Arya menambahkan bisa dikatakan,restrukturisasi justru terjadi Kementerian BUMN lebih dulu.dengan mengubah struktur di kementerian. Deputi langsung di bawah Wakil Menteri-Wakil Menteri yang memegang langsung portofolio.Jadi portofolio dipegang langsung para wamen,” ungkap Arya.
Direncanakan Sejak 2014
BUMN,lanjut Arya,ke depan ada yang holding dan ada yang sub holding.Nah untuk BUMN Migas sendiri sudah direncanakan sejak 2014. Kemudian dilanjutkan integrasi PGN ke Sub Holding akhir 2018.
“Jadi sub holding Pertamina itu sudah direncanakan jauh-jauh hari. Tapi kita jadi sekarang lah dengan cepat. Jadi ini tujuannya apa,supaya berkompetisi dengan efektif begitu ya. Kemudian performance lebih spesifik, pendanaanya terfokus,baru mendapatkan investor jangka panjang yang berorientasi bisnis,”tegas Arya.
Tujuan holding sendiri pengelolaan portofolio dan sinergi bisnis di seluruh pertamina group,mempercepat pengembangan bisnis baru dan menjalankan program-program nasional. Sedangkan sub holding agar kemampuan mereka lebih cepat.
“Pertamina itu seperti kapal induk besar.Karena ini kapal induk besar membuat dia tidak fleksibel.Makanya kita pecah sub holding-sub holding nya,”cetus Arya.
Soal adanya penilaian apakah melanggar Undang-Undang ini yang perlu dipikirkan. Arya lantas memberikan contoh tantangan ke depan.
“Ke depan yang namanya bisnis fosil,itu akan ditinggalkan.Kemungkinan kita akan masuk ke battery. Nah akan ada perubahan pandangan kalau dikaitan dengan Undang-Undang Dasar pasal 33. Ke depan,energi fosil bukan lagi sesuatu yang vital.Malah nanti battery yang jadi vital ke depannya. Nah perubahan-perubahan seperti inilah membuat akan banyak perubahan cara pandang kita kepada Undang-Undang juga,” ucap Arya.
Arya mencontohkan,dulu Nickel bukan yang terpenting di dalam bisnis mineral. Kini Nickel menjadi rebutan orang.
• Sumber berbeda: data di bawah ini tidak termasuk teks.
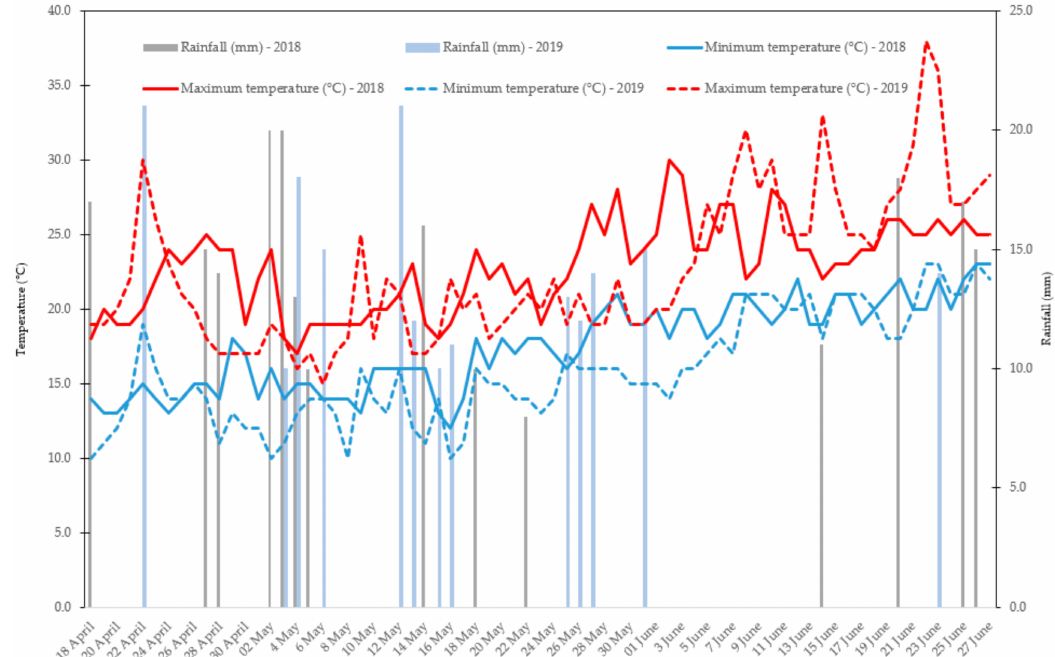
Figure 1. Daily temperature (maximum and minimum) and rainfall from 18 April to 27 June (2018 and 2019).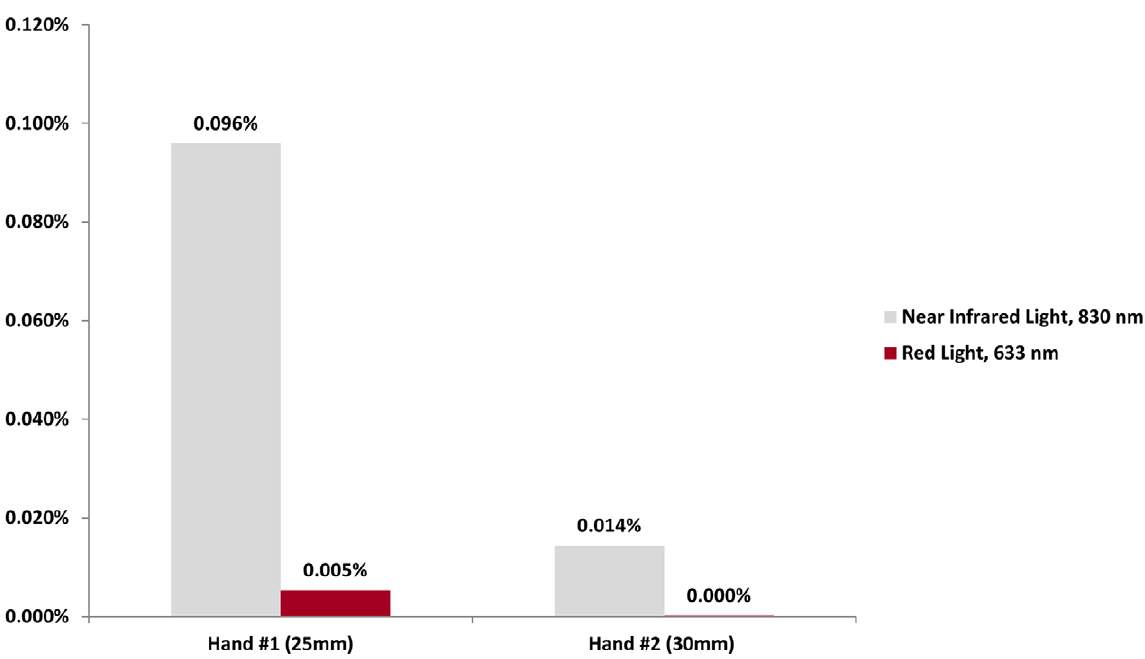
Figure 6. Percent Penetrance of Light through Human Hand invivo. Transmission of near infrared light through a human hand is low, but quantifiable, and is greater than red light transmission.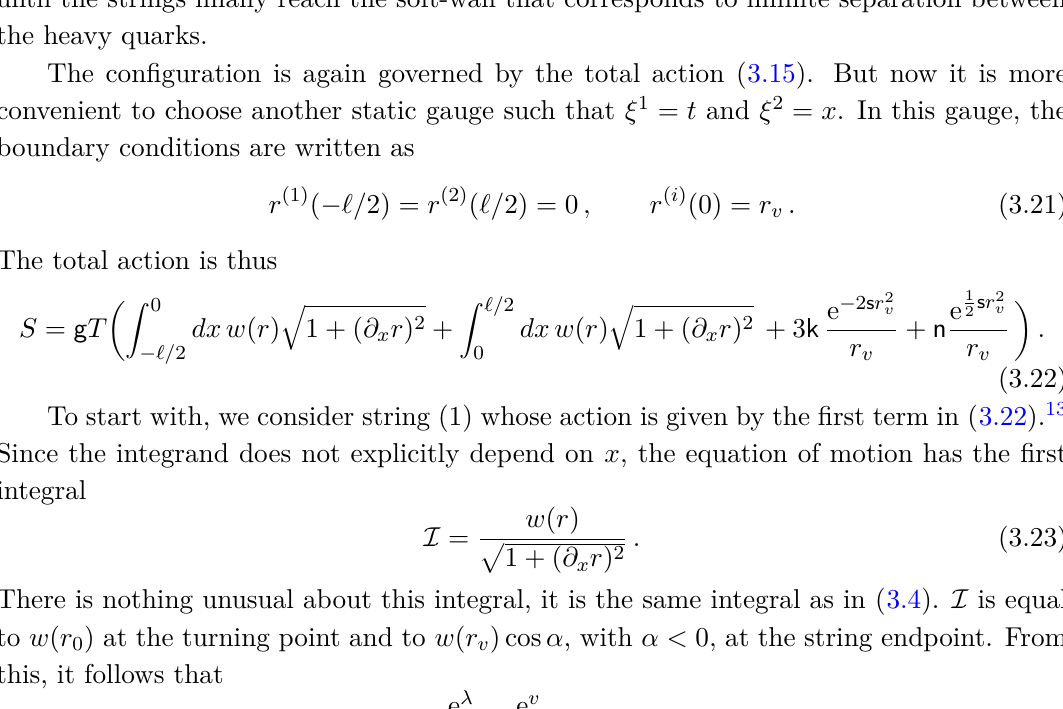
Figure 3 . A static configuration at large heavy quark separations. For string (1) a turning point is located at ( x 0 , r 0 ) . The soft wall is at r w = 1 / point r = r v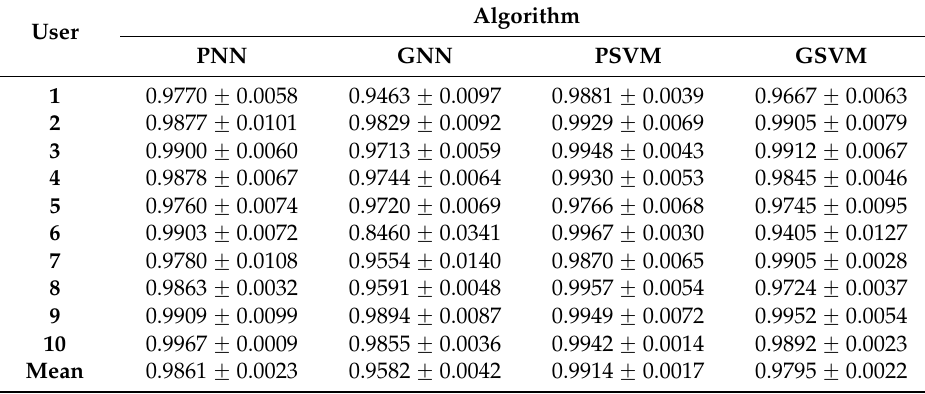
Table 3. AUC values (mean and standard deviation) for the algorithm variants: Personalized NN (PNN), generic NN (GNN), personalized SVM (PSVM) and generic SVM (GSVM). The last row is the average over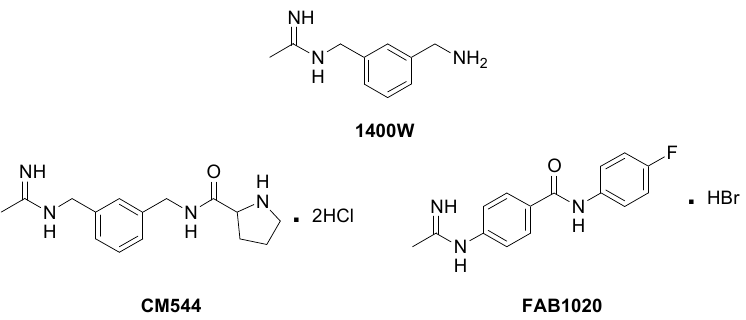
Figure 1. Chemical structure of 1400W, CM544 and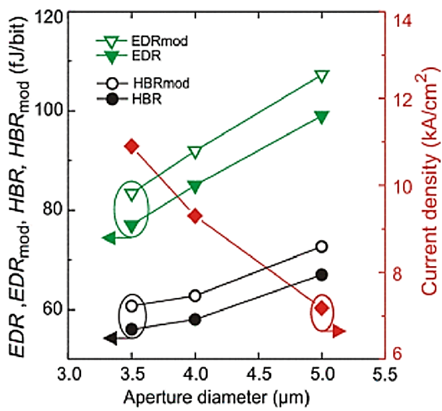
Figure 2. Schematic cross-section of oxide-confined VCSELs [43].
“Ini sebabnya kita tidak perlu kaku melihat bisnis apalagi bisnis masa depan. Bisnis itu tidak ada yang namanya stuck. Bisnis itu akan terus bergerak.Apalagi sumber daya,akan terus bergerak. Fleksibilitas kita harus lebih kuat daripada hanya kaku dan akhirnya tidak melihat bisnis masa depan,”pungkas Arya.